Conclusión: el futuro ya está aquí
Así que de repente el futuro se nos ha venido encima. La industria farmacéutica está invirtiendo en estos fármacos; hay fondos de inversión; las clínicas psiquedélicas proliferan; la FDA ha autorizado el uso compasivo de MDMA, de tal forma que se puede prescribir sin necesidad de haber terminado los ensayos clínicos; y los creativos metamodernos van de microdosis de ácido o de setas. Debido al potencial para inducir neuroplasticidad y neurogénesis, ya se están empezando a realizar los primeros ensayos con LSD en humanos como potencial tratamiento antineurodegenerativo.
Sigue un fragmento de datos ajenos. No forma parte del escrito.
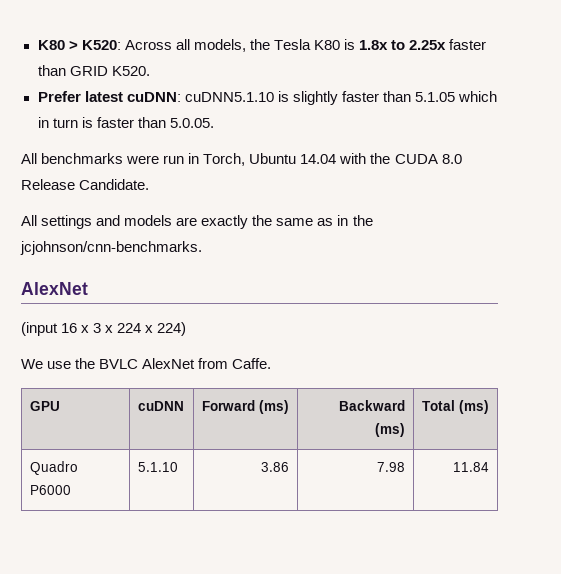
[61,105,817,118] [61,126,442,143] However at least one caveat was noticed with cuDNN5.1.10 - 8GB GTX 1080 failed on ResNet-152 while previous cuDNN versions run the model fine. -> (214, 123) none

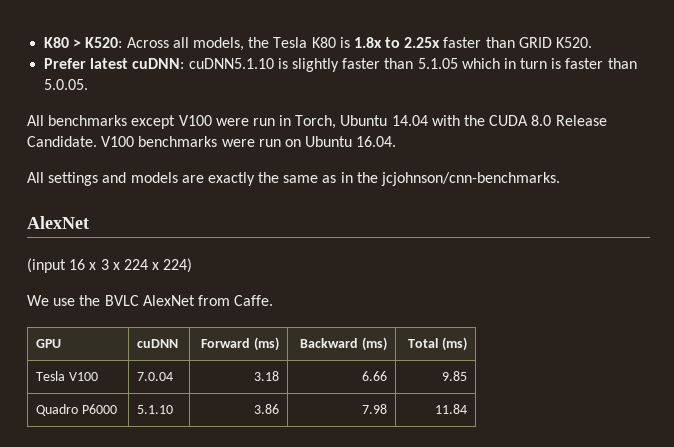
(124, 158) none -> [131,115,212,129] except V100
(150, 184) none -> [101,136,397,147] V100 benchmarks were run on Ubuntu 16.04.
(490, 407) none -> [36,371,99,381] [137,372,174,381] [253,371,279,381] [361,371,387,381] [441,371,467,381] // Tesla V100 | 7.0.04 | 3.18 | 6.66 | 9.85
Y, en paralelo, el mundo se está inundando de ayahuasca y corren como la pólvora las iniciativas descriminalizadoras de las plantas psicoactivas, como es la plataforma Decriminalize Nature, que ha conseguido que varias ciudades y estados norteamericanos hayan descriminalizado la tenencia y uso de este tipo de plantas. Así que lo interesante de este apasionante futuro no es que los psiquedélicos vuelvan a las clínicas psiquiátricas (suponiendo que esto fuera lo más deseable), sino que habrá nichos para todos, desde la místico-yogui-pachamámica que quiera ir a una ceremonia de setas a la montaña cantándole al abuelo fuego, hasta el pijito de barrio bien con crisis existenciales que busque una clínica sofisticada en su ciudad. Habrá opción a la medida de cada cual, no hay duda: el futuro es psiquedelizado. Y todo esto, lo siento por los nostálgicos, no producirá ningún cambio social revolucionario. Así es el futuro de cabrón a veces.